Pretend that, for just one moment, we are unbiased and looking at this thing critically.
Crysis 2 was announced as a dx11 game, which would grace the pc. It was later revised to be a console and pc game.
A couple of months before the game released questions were being raised about whether there would be dx11 support or not. Crytek held their tongues, until about a month before release. At that time, they confirmed that everyone was getting dx9.
Crysis 2 releases. Dx9 for everyone, and thegame has substantial problems in the code. Within days of release there is a substantial patch required to make the game playable for some.

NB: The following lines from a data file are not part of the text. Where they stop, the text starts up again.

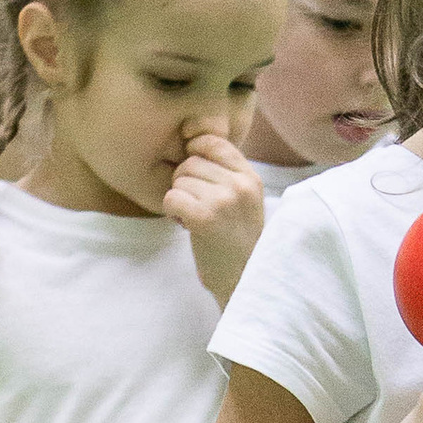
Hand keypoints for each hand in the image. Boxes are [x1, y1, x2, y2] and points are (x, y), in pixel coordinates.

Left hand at [165, 129, 268, 299]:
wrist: (243, 281)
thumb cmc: (237, 241)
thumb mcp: (244, 201)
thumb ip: (226, 173)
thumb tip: (193, 141)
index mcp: (251, 178)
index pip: (214, 142)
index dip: (195, 152)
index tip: (194, 175)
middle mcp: (240, 185)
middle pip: (190, 162)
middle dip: (184, 183)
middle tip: (195, 206)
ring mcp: (224, 200)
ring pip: (179, 180)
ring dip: (178, 199)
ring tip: (194, 218)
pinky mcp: (205, 217)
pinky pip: (172, 197)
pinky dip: (171, 212)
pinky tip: (185, 226)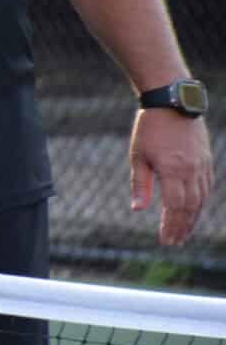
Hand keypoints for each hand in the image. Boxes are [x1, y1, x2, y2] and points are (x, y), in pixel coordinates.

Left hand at [130, 108, 213, 246]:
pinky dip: (201, 202)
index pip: (175, 207)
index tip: (165, 240)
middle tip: (173, 242)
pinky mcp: (206, 160)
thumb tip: (137, 210)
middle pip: (190, 207)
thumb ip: (140, 184)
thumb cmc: (149, 128)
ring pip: (202, 199)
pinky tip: (194, 211)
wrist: (172, 102)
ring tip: (184, 233)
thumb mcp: (138, 155)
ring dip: (193, 218)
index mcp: (173, 170)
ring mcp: (203, 165)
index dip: (171, 225)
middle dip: (182, 227)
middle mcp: (192, 170)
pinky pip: (207, 187)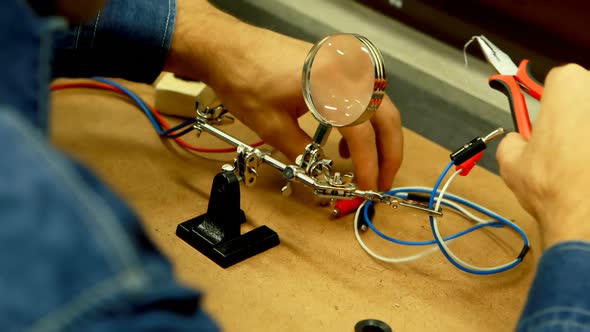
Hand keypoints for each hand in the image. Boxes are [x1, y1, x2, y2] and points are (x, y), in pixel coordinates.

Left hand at [165, 0, 402, 190]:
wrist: (228, 47)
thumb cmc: (245, 79)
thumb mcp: (272, 126)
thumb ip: (303, 153)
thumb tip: (320, 173)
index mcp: (333, 86)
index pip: (362, 134)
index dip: (368, 166)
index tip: (367, 188)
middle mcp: (347, 70)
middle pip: (387, 117)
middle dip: (389, 153)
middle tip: (382, 181)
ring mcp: (344, 64)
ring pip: (380, 105)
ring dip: (378, 137)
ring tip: (364, 166)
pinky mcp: (337, 63)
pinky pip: (363, 95)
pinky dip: (363, 120)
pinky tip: (344, 141)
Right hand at [496, 64, 589, 248]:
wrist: (585, 219)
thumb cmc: (554, 188)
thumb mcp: (509, 160)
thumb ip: (512, 139)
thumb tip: (518, 142)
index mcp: (570, 87)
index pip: (559, 79)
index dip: (548, 100)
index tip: (544, 112)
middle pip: (584, 97)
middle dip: (573, 116)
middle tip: (559, 143)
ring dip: (585, 136)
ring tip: (576, 163)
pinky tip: (585, 170)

The initial patch makes the game playable for most.
A couple weeks later and Crytek says they are releasing patches, and banning players, that are abusing the broken multiplayer. Despite swinging the ban hammer with a reckless abandon that does remove some of the problem, and a miniscule share of non-offending players, the cheating is still present. The multiplayer is functionally dead a month after the games release date.
Several months after release Crytek finally makes a dx11 patch available. This patch adds a bit visually, but generally gives AMD graphics cards a nostril f*** without immensely improved graphics.
A month later Crytek releases the SDK. The multiplayer has been in the ground for months, the fan base has been thoroughly alienated. No insane PR stunt can cover this failure.
Back to opinionated land:
Crytek employees are likely not responsible for this abortion. EA, and Crytek management, are the culprits here. They pushed for the release of a game that was a month from being ready, accepted sloppy results, and believed that the name of the original game would polish this turd.
In reality people saw the taint that this game carried from a mile away. They avoided it, and bitch without properly vocalizing this game's failures. "Teh graphx r bad," as the Crytek employee implied that consumer said, is a problem. What they mean to say is that the graphics, even after updates, are either substandard or standard where we expected something extraordinary from the dev team that brought us the original Crysis.
Asking for an exceptional product is not unreasonable. Crytek proved that they could Macgiver one heck of an amazing game out of PCs years ago. Despite technological improvements (in computers, not consoles), Crysis 2 did not substantially exceed the standards set by the original.
Crytek needs to drop a set, and tell people that they dropped the ball. Instead, they work on a port of a PC game, so they can destroy the nostalgia associated with it to cash in. I hate to say it, but Crytek is going to f*** the pooch for a paycheck, and their inability to own up to failures is going to burn through the good will they developed with Crysis.